Pressemitteilung von Monika Griefahn, Sprecherin der Arbeitsgruppe Kultur und Medien, nach einem Expertengesprächs der Arbeitsgruppe Kultur und Medien der SPD-Bundestagsfraktion zur Föderalismusreform.
In diesem Punkt waren sich die Experten schnell einig: Die Föderalismusreform wird auch für den Bereich Kultur und Medien deutliche Auswirkungen haben. Monika Griefahn dazu:„Das Gespräch hat gezeigt, dass wir die Grundgesetzänderungen nicht einfach durchwinken dürfen. Stattdessen müssen wir weiter diskutieren. Die Gefahr besteht, dass die Koordination zwischen Bund und Ländern bei der Vertretung für Kultur und Rundfunk in Europa und das Zusammenwirken bei der Kulturförderung in Deutschland komplizierter wird.“
Ein Punkt ist die ausschließliche Vertretung Deutschlands auf europäischer Ebene in den Bereichen schulische Bildung, Kultur und Rundfunk durch einen Vertreter der Länder: Das setzt zwar die bestehende Praxis fort, zementiert jedoch eine schon jetzt ungünstige Lösung.

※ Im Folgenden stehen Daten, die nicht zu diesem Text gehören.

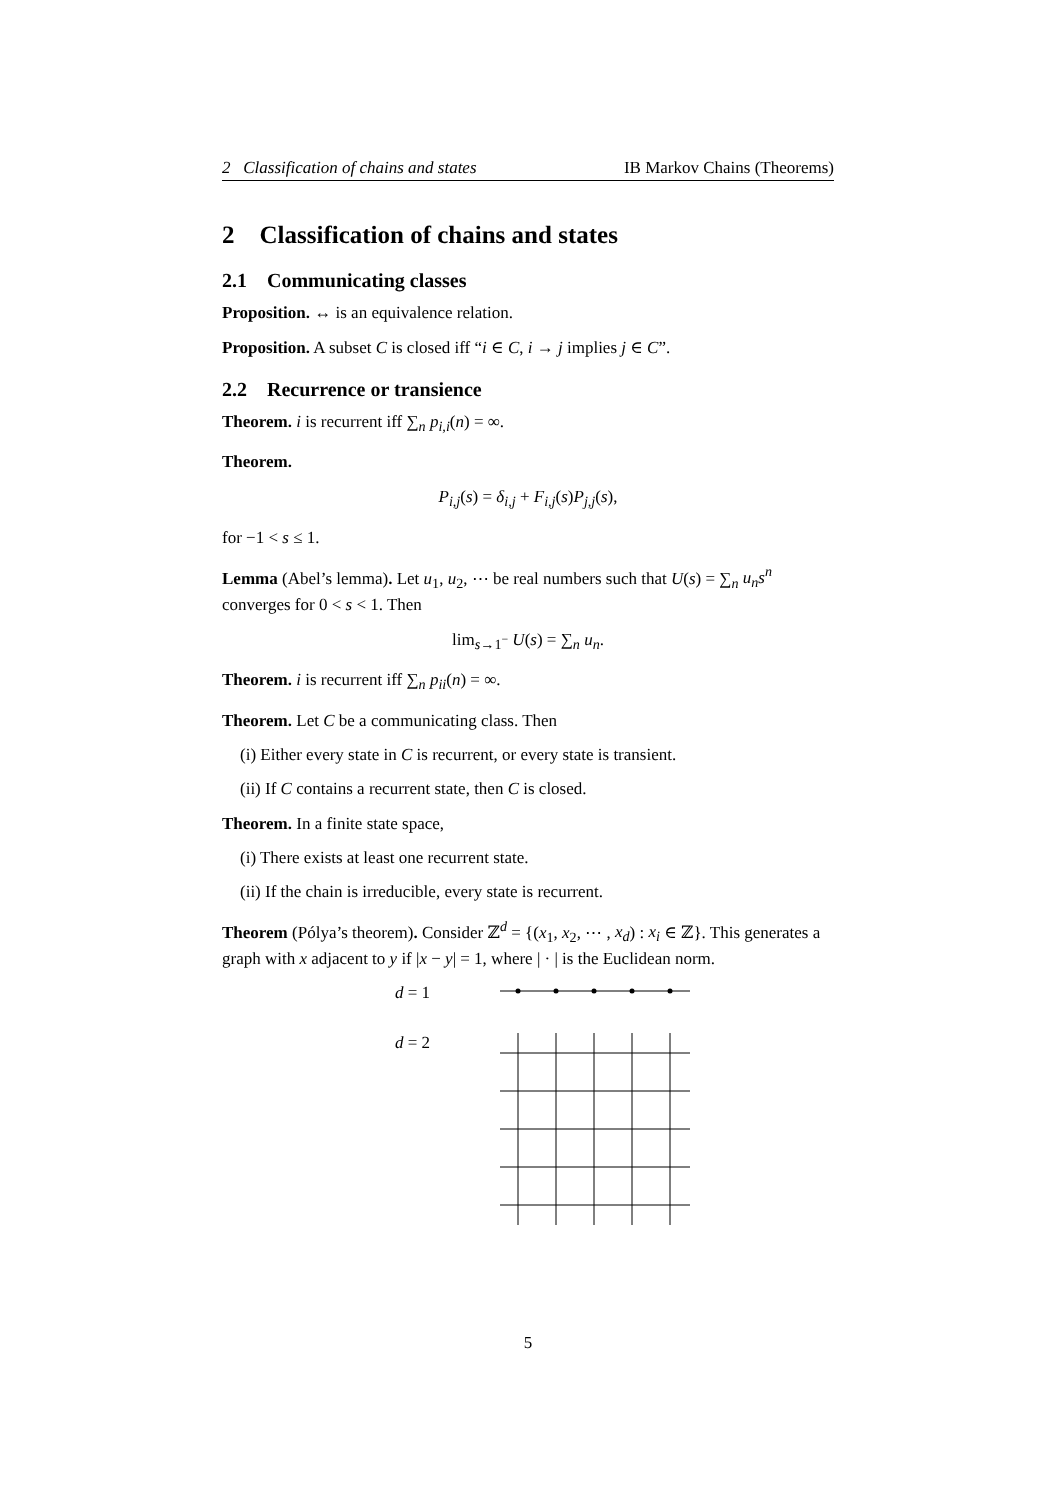2 Classification of chains and states IB Markov Chains (Theorems)
2 Classification of chains and states
2.1 Communicating classes
Proposition. ↔ is an equivalence relation.
Proposition. A subset C is closed iff “i ∈ C, i → j implies j ∈ C”.
2.2 Recurrence or transience
Theorem. i is recurrent iff ∑<sub>n</sub> p<sub>i,i</sub>(n) = ∞.
Theorem.
P<sub>i,j</sub>(s) = δ<sub>i,j</sub> + F<sub>i,j</sub>(s)P<sub>j,j</sub>(s),
for −1 < s ≤ 1.
Lemma (Abel’s lemma). Let u<sub>1</sub>, u<sub>2</sub>, ⋯ be real numbers such that U(s) = ∑<sub>n</sub> u<sub>n</sub>s<sup>n</sup> converges for 0 < s < 1. Then
lim<sub>s→1<sup>−</sup></sub> U(s) = ∑<sub>n</sub> u<sub>n</sub>.
Theorem. i is recurrent iff ∑<sub>n</sub> p<sub>ii</sub>(n) = ∞.
Theorem. Let C be a communicating class. Then
(i) Either every state in C is recurrent, or every state is transient.
(ii) If C contains a recurrent state, then C is closed.
Theorem. In a finite state space,
(i) There exists at least one recurrent state.
(ii) If the chain is irreducible, every state is recurrent.
Theorem (Pólya’s theorem). Consider ℤ<sup>d</sup> = {(x<sub>1</sub>, x<sub>2</sub>, ⋯ , x<sub>d</sub>) : x<sub>i</sub> ∈ ℤ}. This generates a graph with x adjacent to y if |x − y| = 1, where | · | is the Euclidean norm.
d = 1
d = 2
5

Bisher mussten sich die Länder zunächst mühsam untereinander und dann mit dem Bund abstimmen, um eine gemeinsame deutsche Position in Brüssel zu vertreten. Nun stellt sich die Frage: Können bald auch unklare Positionen in Brüssel präsentiert werden, wenn die Länder sich nicht einigen konnten?
Und auch an anderer Stelle erscheint die Notwendigkeit zur Einigung zukünftig ein Problem zu sein. Zwar soll die gemeinsame Kulturförderung von Bund und Ländern unberührt bleiben, jedoch stellt sich die Frage nach zukünftigen Fördermöglichkeiten des Bundes. Der Verweis in der Begründung auf das Eckpunktepapier der Länder zur Systematisierung der Kulturförderung vom 26. Juni 2003 bringt da keine Klarheit. Offen blieb darin nämlich unter anderem wie Bund und Länder sich bei der Entscheidung über eine zukünftige Kulturförderung des Bundes abstimmen müssen. Bayern verlangte damals das Festschrieben von sehr hohen Mehrheiten für die Zustimmung, was aus Sicht des Bund unannehmbar war und zum Scheitern der Gespräche führte.
Genau da könnte ein grundsätzlicher Fehler im Denk- und Verhandlungsansatz einiger Länder liegen: Kultur ist nur grundsätzlich Aufgabe der Länder. Es gibt aber gerade auch bei der Kultur Bereiche von gesamtstaatlicher Bedeutung. Und die muss der Bund auch in Zukunft fördern und zudem auf europäischer Ebene vertreten können.